The perceived lack of popularity, however, does not mean it was not a successful design. The railway advertising managers themselves recognised the value of being provocative. In 1929 the Public Relations and Advertising Officer for Southern Railways wrote, "the most valuable asset of a well-designed poster is its shock value…its kick, strength, visibility, immediate readability." In this regard Take me by the Flying Scotsman poster is a classic of its time. It can currently be seen on display on Level 1 of the National Museum of Scotland. Further information about the painting.

The Royal Scot 10-0AM Euston to Glasgow & Edinburgh poster.

Take me by the Flying Scotsman poster. Science Museum Group Collection. © The Board of Trustees of the Science Museum, CC BY-NC-SA.

The Royal Scot 10-0AM Euston to Glasgow & Edinburgh poster was created by the artist P Irwin Brown for rival company LMS in 1931. It depicts that locomotive head-on, as though racing towards the viewer. The limited palette of white, grey and black, highlighted by the horizontal slashes of red and yellow at the LMS livery and in the block art deco lettering of the title below it, make for bold, eye-catching graphic design. It is an image of power and modernity through industry and engineering.

Flying Scotsman today

The full-size locomotive is in the collections of the Science Museum Group, but many more have enjoyed ownership of their own Flying Scotsman locomotives thanks to the beautifully scaled models made by toy manufacturer Hornby, like this example in our collection.

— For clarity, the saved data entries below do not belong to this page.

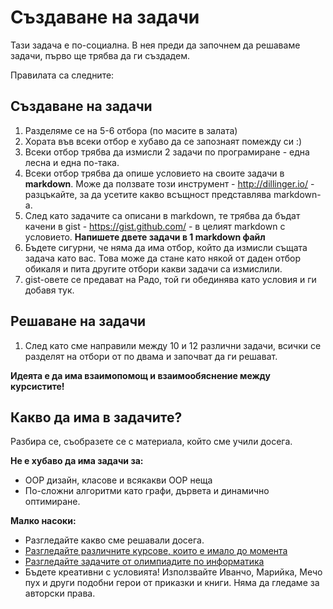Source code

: # Създаване на задачи

Тази задача е по-социална. В нея преди да започнем да решаваме задачи, първо ще трябва да ги създадем.

Правилата са следните:

## Създаване на задачи

1. Разделяме се на 5-6 отбора (по масите в залата)
2. Хората във всеки отбор е хубаво да се запознаят помежду си :)
3. Всеки отбор трябва да измисли 2 задачи по програмиране - една лесна и една по-така.
4. Всеки отбор трябва да опише условието на своите задачи в **markdown**. Може да ползвате този инструмент - http://dillinger.io/ - разцъкайте, за да усетите какво всъщност представлява markdown-a.
5. След като задачите са описани в markdown, те трябва да бъдат качени в gist - https://gist.github.com/ - в целият markdown с условието. **Напишете двете задачи в 1 markdown файл**
6. Бъдете сигурни, че няма да има отбор, който да измисли същата задача като вас. Това може да стане като някой от даден отбор обикаля и пита другите отбори какви задачи са измислили.
7. gist-овете се предават на Радо, той ги обединява като условия и ги добавя тук.

## Решаване на задачи

1. След като сме направили между 10 и 12 различни задачи, всички се разделят на отбори от по двама и започват да ги решават.

**Идеята е да има взаимопомощ и взаимообяснение между курсистите!**

## Какво да има в задачите?

Разбира се, съобразете се с материала, който сме учили досега.

**Не е хубаво да има задачи за:**

* OOP дизайн, класове и всякакви OOP неща
* По-сложни алгоритми като графи, дървета и динамично оптимиране.

**Малко насоки:**

* Разгледайте какво сме решавали досега.
* [Разгледайте различните курсове, които е имало до момента](https://github.com/HackBulgaria)
* [Разгледайте задачите от олимпиадите по информатика](http://www.math.bas.bg/infos/)
* Бъдете креативни с условията! Използвайте Иванчо, Марийка, Мечо пух и други подобни герои от приказки и книги. Няма да гледаме за авторски права.
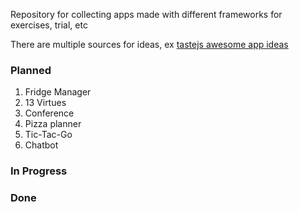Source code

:Repository for collecting apps made with different frameworks for exercises, trial, etc

There are multiple sources for ideas, ex [tastejs awesome app ideas](https://github.com/tastejs/awesome-app-ideas)

### Planned

1. Fridge Manager
2. 13 Virtues
3. Conference
4. Pizza planner
5. Tic-Tac-Go
6. Chatbot

### In Progress

### Done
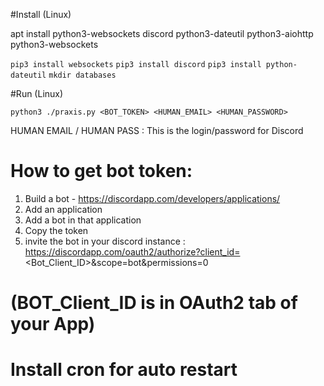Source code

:#Install (Linux)

apt install python3-websockets discord python3-dateutil python3-aiohttp python3-websockets 

`pip3 install websockets`
`pip3 install discord`
`pip3 install python-dateutil`
`mkdir databases`

#Run (Linux)

`python3 ./praxis.py <BOT_TOKEN> <HUMAN_EMAIL> <HUMAN_PASSWORD>`

HUMAN EMAIL / HUMAN PASS : This is the login/password for Discord


# How to get bot token:

1) Build a bot - https://discordapp.com/developers/applications/
2) Add an application
3) Add a bot in that application
4) Copy the token
5) invite the bot in your discord instance
: https://discordapp.com/oauth2/authorize?client_id=<Bot_Client_ID>&scope=bot&permissions=0
# (BOT_Client_ID is in OAuth2 tab of your App)

# Install cron for auto restart


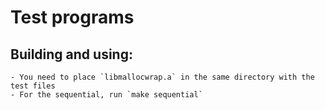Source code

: # Test programs

## Building and using:
    - You need to place `libmallocwrap.a` in the same directory with the test files
    - For the sequential, run `make sequential`
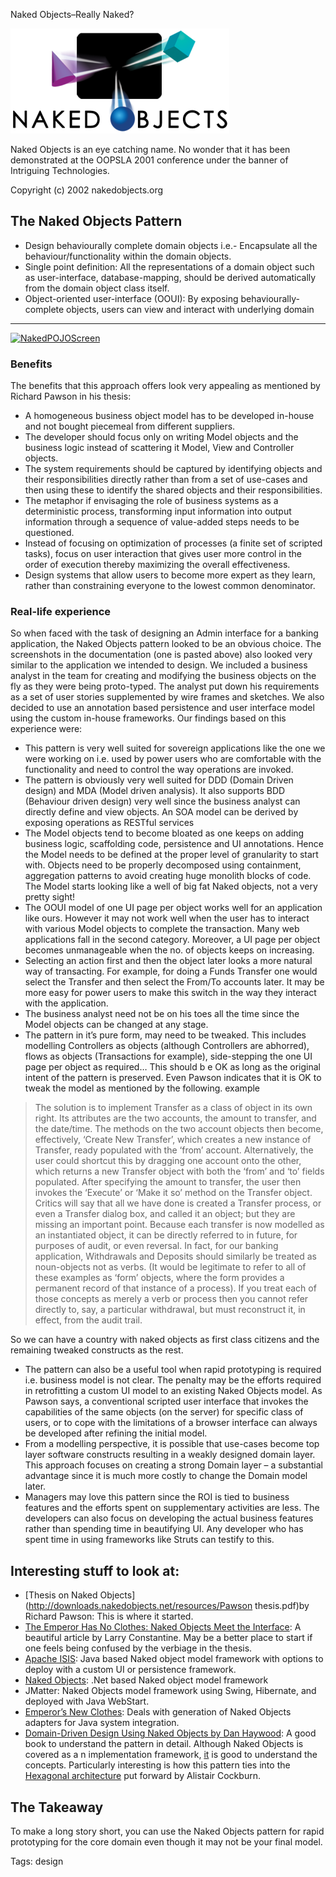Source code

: Naked Objects–Really Naked?

![naked-objects-icon](assets\naked-objects-icon.jpg)

Naked Objects is an eye catching name. No wonder that it has been demonstrated at the OOPSLA 2001 conference under the banner of Intriguing Technologies.

Copyright (c) 2002 nakedobjects.org

## The Naked Objects Pattern

- Design behaviourally complete domain objects i.e.- Encapsulate all the behaviour/functionality within the domain objects.
- Single point definition: All the representations of a domain object such as user-interface, database-mapping, should be derived automatically from the domain object class itself.
- Object-oriented user-interface (OOUI): By exposing behaviourally-complete objects, users can view and interact with underlying domain

---



[![NakedPOJOScreen](https://fastandsteady.files.wordpress.com/2012/05/nakedpojoscreen.png?w=240&h=161)](https://fastandsteady.files.wordpress.com/2012/05/nakedpojoscreen.png)



### Benefits

The benefits that this approach offers look very appealing as mentioned by Richard Pawson in his thesis:

- A homogeneous business object model has to be developed in-house and not bought piecemeal from different suppliers.
- The developer should focus only on writing Model objects and the business logic instead of scattering it Model, View and Controller objects.
- The system requirements should be captured by identifying objects and their responsibilities directly rather than from a set of use-cases and then using these to identify the shared objects and their responsibilities.
- The metaphor if envisaging the role of business systems as a deterministic process, transforming input information into output information through a sequence of value-added steps needs to be questioned.
- Instead of focusing on optimization of processes (a finite set of scripted tasks), focus on user interaction that gives user more control in the order of execution thereby maximizing the overall effectiveness.
- Design systems that allow users to become more expert as they learn, rather than constraining everyone to the lowest common denominator.

### Real-life experience

So when faced with the task of designing an Admin interface for a banking application, the Naked Objects pattern looked to be an obvious choice. The screenshots in the documentation (one is pasted above) also looked very similar to the application we intended to design. We included a business analyst in the team for creating and modifying the business objects on the fly as they were being proto-typed. The analyst put down his requirements as a set of user stories supplemented by wire frames and sketches. We also decided to use an annotation based persistence and user interface model using the custom in-house frameworks. Our findings based on this experience were:

- This pattern is very well suited for sovereign applications like the one we were working on i.e. used by power users who are comfortable with the functionality and need to control the way operations are invoked.
- The pattern is obviously very well suited for DDD (Domain Driven design) and MDA (Model driven analysis). It also supports BDD (Behaviour driven design) very well since the business analyst can directly define and view objects. An SOA model can be derived by exposing operations as RESTful services
- The Model objects tend to become bloated as one keeps on adding business logic, scaffolding code, persistence and UI annotations. Hence the Model needs to be defined at the proper level of granularity to start with. Objects need to be properly decomposed using containment, aggregation patterns to avoid creating huge monolith blocks of code. The Model starts looking like a well of big fat Naked objects, not a very pretty sight!
- The OOUI model of one UI page per object works well for an application like ours. However it may not work well when the user has to interact with various Model objects to complete the transaction. Many web applications fall in the second category.
  Moreover, a UI page per object becomes unmanageable when the no. of objects keeps on increasing.
- Selecting an action first and then the object later looks a more natural way of transacting. For example, for doing a Funds Transfer one would select the Transfer and then select the From/To accounts later. It may be more easy for power users to make this switch in the way they interact with the application.
- The business analyst need not be on his toes all the time since the Model objects can be changed at any stage.
- The pattern in it’s pure form, may need to be tweaked. This includes modelling Controllers as objects (although Controllers are abhorred), flows as objects (Transactions for example), side-stepping the one UI page per object as required… This should b e OK as long as the original intent of the pattern is preserved.
  Even Pawson indicates that it is OK to tweak the model as mentioned by the following. example

> The solution is to implement Transfer as a class of object in its own right. Its attributes are the two accounts, the amount to transfer, and the date/time. The methods on the two account objects then become, effectively, ‘Create New Transfer’, which creates a new instance of Transfer, ready populated with the ‘from’ account. Alternatively, the user could shortcut this by dragging one account onto the other, which returns a new Transfer object with both the ‘from’ and ‘to’ fields populated. After specifying the amount to transfer, the user then invokes the ‘Execute’ or ‘Make it so’ method on the Transfer object.
> Critics will say that all we have done is created a Transfer process, or even a Transfer dialog box, and called it an object; but they are missing an important point. Because each transfer is now modelled as an instantiated object, it can be directly referred to in future, for purposes of audit, or even reversal. In fact, for our banking application, Withdrawals and Deposits should similarly be treated as noun-objects not as verbs. (It would be legitimate to refer to all of these examples as ‘form’ objects, where the form provides a permanent record of that instance of a process). If you treat each of those concepts as merely a verb or process then you cannot refer directly to, say, a particular withdrawal, but must reconstruct it, in effect, from the audit trail.

So we can have a country with naked objects as first class citizens and the remaining tweaked constructs as the rest.

- The pattern can also be a useful tool when rapid prototyping is required i.e. business model is not clear. The penalty may be the efforts required in retrofitting a custom UI model to an existing Naked Objects model.
  As Pawson says, a conventional scripted user interface that invokes the capabilities of the same objects (on the server) for specific class of users, or to cope with the limitations of a browser interface can always be developed after refining the initial model.
- From a modelling perspective, it is possible that use-cases become top layer software constructs resulting in a weakly designed domain layer. This approach focuses on creating a strong Domain layer – a substantial advantage since it is much more costly to change the Domain model later.
- Managers may love this pattern since the ROI is tied to business features and the efforts spent on supplementary activities are less. The developers can also focus on developing the actual business features rather than spending time in beautifying UI. Any developer who has spent time in using frameworks like Struts can testify to this.

## Interesting stuff to look at:

- [Thesis on Naked Objects](http://downloads.nakedobjects.net/resources/Pawson thesis.pdf)by Richard Pawson: This is where it started.
- [The Emperor Has No Clothes: Naked Objects Meet the Interface](http://www.foruse.com/articles/nakedobjects.pdf): A beautiful article by Larry Constantine. May be a better place to start if one feels being confused by the verbiage in the thesis.
- [Apache ISIS](http://incubator.apache.org/isis/index.html): Java based Naked object model framework with options to deploy with a custom UI or persistence framework.
- [Naked Objects](http://nakedobjects.codeplex.com/): .Net based Naked object model framework
- JMatter: Naked Objects model framework using Swing, Hibernate, and deployed with Java WebStart.
- [Emperor’s New Clothes](https://www.se.auckland.ac.nz/p4projects/posters-2004/pictures/proj_091.pdf): Deals with generation of Naked Objects adapters for Java system integration.
- [Domain-Driven Design Using Naked Objects by Dan Haywood](http://www.amazon.com/Domain-Driven-Design-Objects-Pragmatic-Programmers/dp/1934356441): A good book to understand the pattern in detail. Although Naked Objects is covered as a n implementation framework, [it](http://www.webmd.com/fitness-exercise/guide/20061101/never-too-late-exercise) is good to understand the concepts. Particularly interesting is how this pattern ties into the [Hexagonal architecture](http://alistair.cockburn.us/Hexagonal+architecture) put forward by Alistair Cockburn.

## The Takeaway

To make a long story short, you can use the Naked Objects pattern for rapid prototyping for the core domain even though it may not be your final model.

Tags: design
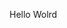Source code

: Hello Wolrd


























































































































































































































































































































































































































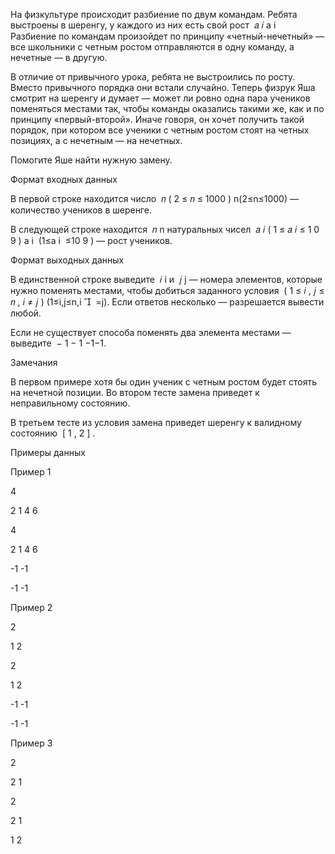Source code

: На физкультуре происходит разбиение по двум командам. Ребята выстроены в шеренгу, у каждого из них есть свой рост ﻿
𝑎
𝑖
a 
i
​
 ﻿ Разбиение по командам произойдет по принципу «четный-нечетный» — все школьники с четным ростом отправляются в одну команду, а нечетные — в другую.

В отличие от привычного урока, ребята не выстроились по росту. Вместо привычного порядка они встали случайно. Теперь физрук Яша смотрит на шеренгу и думает — может ли ровно одна пара учеников поменяться местами так, чтобы команды оказались такими же, как и по принципу «первый-второй». Иначе говоря, он хочет получить такой порядок, при котором все ученики с четным ростом стоят на четных позициях, а с нечетным — на нечетных.

Помогите Яше найти нужную замену.



Формат входных данных

В первой строке находится число ﻿
𝑛
(
2
≤
𝑛
≤
1000
)
n(2≤n≤1000)﻿ — количество учеников в шеренге. 

В следующей строке находится ﻿
𝑛
n﻿ натуральных чисел ﻿
𝑎
𝑖
(
1
≤
𝑎
𝑖
≤
1
0
9
)
a 
i
​
 (1≤a 
i
​
 ≤10 
9
 )﻿ — рост учеников.

Формат выходных данных

В единственной строке выведите ﻿
𝑖
i﻿ и ﻿
𝑗
j﻿ — номера элементов, которые нужно поменять местами, чтобы добиться заданного условия ﻿
(
1
≤
𝑖
,
𝑗
≤
𝑛
,
𝑖
≠
𝑗
)
(1≤i,j≤n,i 

​
 =j)﻿. Если ответов несколько — разрешается вывести любой. 

Если не существует способа поменять два элемента местами — выведите ﻿
−
1
−
1
−1−1﻿.



Замечания 

В первом примере хотя бы один ученик с четным ростом будет стоять на нечетной позиции. Во втором тесте замена приведет к неправильному состоянию.

В третьем тесте из условия замена приведет шеренгу к валидному состоянию ﻿
[
1
,
2
]
﻿.

Примеры данных

Пример 1

4

2  1  4  6

4

2  1  4  6

-1  -1

-1  -1

Пример 2

2

1  2

2

1  2

-1  -1

-1  -1

Пример 3

2

2  1

2

2  1

1  2

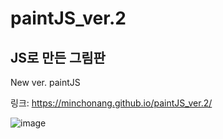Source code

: # paintJS_ver.2

## JS로 만든 그림판 
New ver. paintJS

링크:
https://minchonang.github.io/paintJS_ver.2/

<img width="auto" alt="image" src="https://github.com/Minchonang/paintJS_ver.2/assets/84889516/fbc1ffc8-6519-4c27-984e-e3c77c935c35">
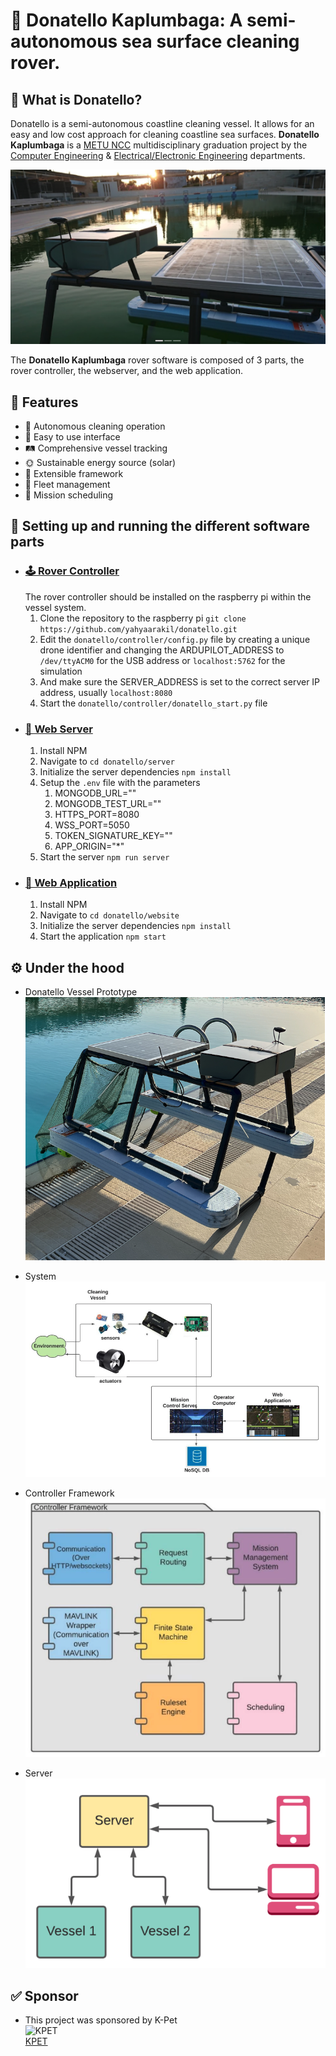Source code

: # 🐢 Donatello Kaplumbaga: A semi-autonomous sea surface cleaning rover.

## 🤔  What is Donatello?
Donatello is a semi-autonomous coastline cleaning vessel. It allows for an easy and low cost approach for cleaning coastline sea surfaces.
**Donatello Kaplumbaga** is a [METU NCC](https://ncc.metu.edu.tr/) multidisciplinary graduation project by the [Computer Engineering](https://ncc.metu.edu.tr/cng/home) & [Electrical/Electronic Engineering](https://ncc.metu.edu.tr/eee/home) departments.

![Main](https://github.com/yahyaarakil/donatello/blob/main/images/main_image.png)

The **Donatello Kaplumbaga** rover software is composed of 3 parts, the rover controller, the webserver, and the web application.

## 💫  Features
 - 🤖 Autonomous cleaning operation
 - 👤 Easy to use interface
 - 🛤️ Comprehensive vessel tracking
 - 🌞 Sustainable energy source (solar)
 - 🧮 Extensible framework
 - 🚚 Fleet management
 - 📅 Mission scheduling

## 📖 Setting up and running the different software parts
 - ### [🕹️ Rover Controller](#)
    The rover controller should be installed on the raspberry pi within the vessel system.
    1. Clone the repository to the raspberry pi `git clone https://github.com/yahyaarakil/donatello.git`
    2. Edit the `donatello/controller/config.py` file by creating a unique drone identifier and changing the ARDUPILOT_ADDRESS to `/dev/ttyACM0` for the USB address or `localhost:5762` for the simulation
    3. And make sure the SERVER_ADDRESS is set to the correct server IP address, usually `localhost:8080`
    4. Start the `donatello/controller/donatello_start.py` file
 - ### [📡 Web Server](#)
    1. Install NPM
    2. Navigate to `cd donatello/server`
    3. Initialize the server dependencies `npm install`
    4. Setup the `.env` file with the parameters
       1. MONGODB_URL=""
       2. MONGODB_TEST_URL=""
       3. HTTPS_PORT=8080
       4. WSS_PORT=5050
       5. TOKEN_SIGNATURE_KEY=""
       6. APP_ORIGIN="*"
    5. Start the server `npm run server`
 - ### [📱 Web Application](#)
    1. Install NPM
    2. Navigate to `cd donatello/website`
    3. Initialize the server dependencies `npm install`
    4. Start the application `npm start`

## ⚙️ Under the hood
 - Donatello Vessel Prototype\
![Vessel](https://github.com/yahyaarakil/donatello/blob/main/images/body_image.png)

 - System\
![System](https://github.com/yahyaarakil/donatello/blob/main/images/system_image.png)

 - Controller Framework\
![Framework](https://github.com/yahyaarakil/donatello/blob/main/images/frameword_image.png)

 - Server\
![Server](https://github.com/yahyaarakil/donatello/blob/main/images/server_image.png)

## ✅ Sponsor
 - This project was sponsored by K-Pet\
![KPET](https://ktpetrolleri.com/wp-content/uploads/2021/10/k-pet_logo.png)\
[KPET](https://ktpetrolleri.com/odtu/)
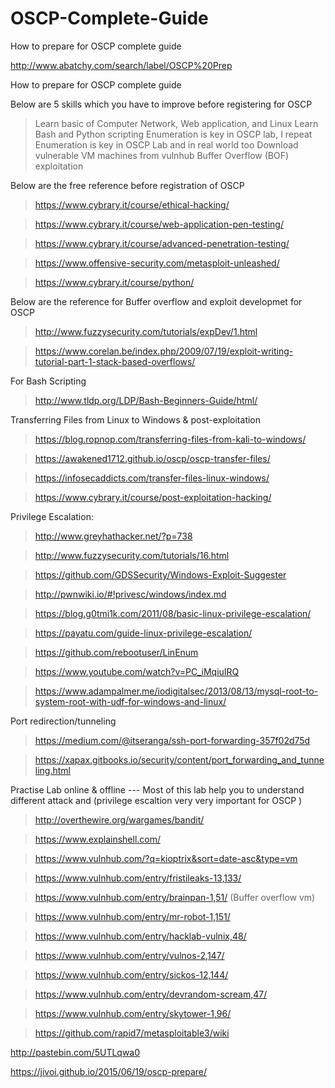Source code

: # OSCP-Complete-Guide
How to prepare for OSCP complete guide

http://www.abatchy.com/search/label/OSCP%20Prep

How to prepare for OSCP complete guide

Below are 5 skills which you have to improve before registering for OSCP
> Learn basic of Computer Network, Web application, and Linux
> Learn Bash and Python scripting
> Enumeration is key in OSCP lab, I repeat Enumeration is key in OSCP Lab and in real world too
> Download vulnerable VM machines from vulnhub
> Buffer Overflow (BOF) exploitation

Below are the free reference before registration of OSCP 
> https://www.cybrary.it/course/ethical-hacking/

> https://www.cybrary.it/course/web-application-pen-testing/

> https://www.cybrary.it/course/advanced-penetration-testing/

> https://www.offensive-security.com/metasploit-unleashed/

> https://www.cybrary.it/course/python/

Below are the reference for Buffer overflow and exploit developmet for OSCP
> http://www.fuzzysecurity.com/tutorials/expDev/1.html

> https://www.corelan.be/index.php/2009/07/19/exploit-writing-tutorial-part-1-stack-based-overflows/

For Bash Scripting 
> http://www.tldp.org/LDP/Bash-Beginners-Guide/html/

Transferring Files from Linux to Windows & post-exploitation
> https://blog.ropnop.com/transferring-files-from-kali-to-windows/

>https://awakened1712.github.io/oscp/oscp-transfer-files/

>https://infosecaddicts.com/transfer-files-linux-windows/

> https://www.cybrary.it/course/post-exploitation-hacking/

Privilege Escalation:
> http://www.greyhathacker.net/?p=738

> http://www.fuzzysecurity.com/tutorials/16.html

> https://github.com/GDSSecurity/Windows-Exploit-Suggester

> http://pwnwiki.io/#!privesc/windows/index.md

> https://blog.g0tmi1k.com/2011/08/basic-linux-privilege-escalation/

> https://payatu.com/guide-linux-privilege-escalation/

> https://github.com/rebootuser/LinEnum

> https://www.youtube.com/watch?v=PC_iMqiuIRQ

> https://www.adampalmer.me/iodigitalsec/2013/08/13/mysql-root-to-system-root-with-udf-for-windows-and-linux/

Port redirection/tunneling
>https://medium.com/@itseranga/ssh-port-forwarding-357f02d75d

>https://xapax.gitbooks.io/security/content/port_forwarding_and_tunneling.html


Practise Lab online & offline --- Most of this lab help you to understand different attack and (privilege escaltion very very important for OSCP )
> http://overthewire.org/wargames/bandit/

> https://www.explainshell.com/

> https://www.vulnhub.com/?q=kioptrix&sort=date-asc&type=vm

> https://www.vulnhub.com/entry/fristileaks-13,133/

> https://www.vulnhub.com/entry/brainpan-1,51/ (Buffer overflow vm)

> https://www.vulnhub.com/entry/mr-robot-1,151/

> https://www.vulnhub.com/entry/hacklab-vulnix,48/

> https://www.vulnhub.com/entry/vulnos-2,147/

> https://www.vulnhub.com/entry/sickos-12,144/

> https://www.vulnhub.com/entry/devrandom-scream,47/

> https://www.vulnhub.com/entry/skytower-1,96/

> https://github.com/rapid7/metasploitable3/wiki


http://pastebin.com/5UTLqwa0

https://jivoi.github.io/2015/06/19/oscp-prepare/
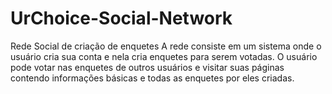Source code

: # UrChoice-Social-Network
Rede Social de criação de enquetes
A rede consiste em um sistema onde o usuário cria sua conta e nela cria enquetes para serem votadas.
O usuário pode votar nas enquetes de outros usuários e visitar suas páginas contendo informações básicas e todas as enquetes por eles criadas.
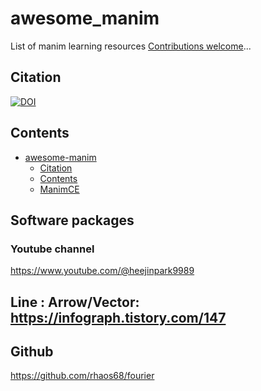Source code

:# awesome_manim

List of manim learning resources [Contributions welcome](https://github.com/xie186/awesome_manim/blob/main/CONTRIBUTING.md)...

## Citation

[![DOI](https://zenodo.org/badge/DOI/10.5281/zenodo.1117762.svg)](https://doi.org/10.5281/zenodo.1117762)

## Contents

- [awesome-manim](#awesome_manim)
  - [Citation](#citation)
  - [Contents](#contents)
  - [ManimCE](#manimCE)



## Software packages

### Youtube channel 

https://www.youtube.com/@heejinpark9989



## Line : Arrow/Vector: https://infograph.tistory.com/147


## Github 

https://github.com/rhaos68/fourier










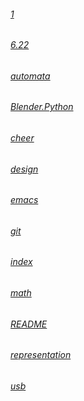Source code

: ###### [1](1.md)
###### [6.22](6.22.md)
###### [automata](automata.md)
###### [Blender.Python](Blender.Python.md)
###### [cheer](cheer.md)
###### [design](design.md)
###### [emacs](emacs.md)
###### [git](git.md)
###### [index](index.md)
###### [math](math.md)
###### [README](README.md)
###### [representation](representation.md)
###### [usb](usb.md)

A clockwork Flying Scotsman locomotive with tender in the colours of LNER, by Hornby (T.2003.294.2)

Since the 1930s there have been several other claims to the title of the Flying Scotsman, predominantly associated with cycling. The Flying Scot series of bicycles were built in Glasgow from the late 1920s until 1982 by a firm founded in 1901 by David Rattray.  Although most 'Scots' bicycles were men's frames, there were also women's versions called The Queen of Scots.

Individuals have also been conferred with the title of 'the Flying Scotsman', notably cycle-racing pioneer, innovator and twice world hour record holder, Graeme Obree, and more recently Sir Chris Hoy, the eleven times World Champion and six times Olympic champion cyclist.

Sir Chris Hoy at the Homecoming Parade in Glasgow in 2012. Photograph by Mark Harkin, CC BY 2.0, via Wikimedia Commons.

Other sporting Flying Scots include Eric Liddell, who won the 400m gold medal at the 1924 Olympic Games in Paristhe Formula-One racing car driver and team owner, Sir Jackie Stewart, and 1930s aviation pioneer Jim Mollison. Sir Jackie Stewart’s racing helmet, Obree’s homemade bicycle, Old Faithful, on which he broke the World Hour Record in 1993, as well as the gold medal won by Sir Chris Hoy at the 2006 Commonwealth Games are all on display in the Sporting Scotland Gallery on Level 6 at the National Museum of Scotland.

Racing helmet, Sir Jackie Stewart OBE. On loan from Sir Jackie Stewart OBE (IL.2001.111.1).

Flying Scotsman Steam Locomotive Weekender Tour

As part of the 100th anniversary celebrations for the Flying Scotsman locomotive, a weekend excursion on The Flying Scotsman route from London up to the East Scottish coastline takes place from 30 June to 4 July 2023. The locomotive will visit Edinburgh and travel across the Forth Rail Bridge on Monday 3 July 2023.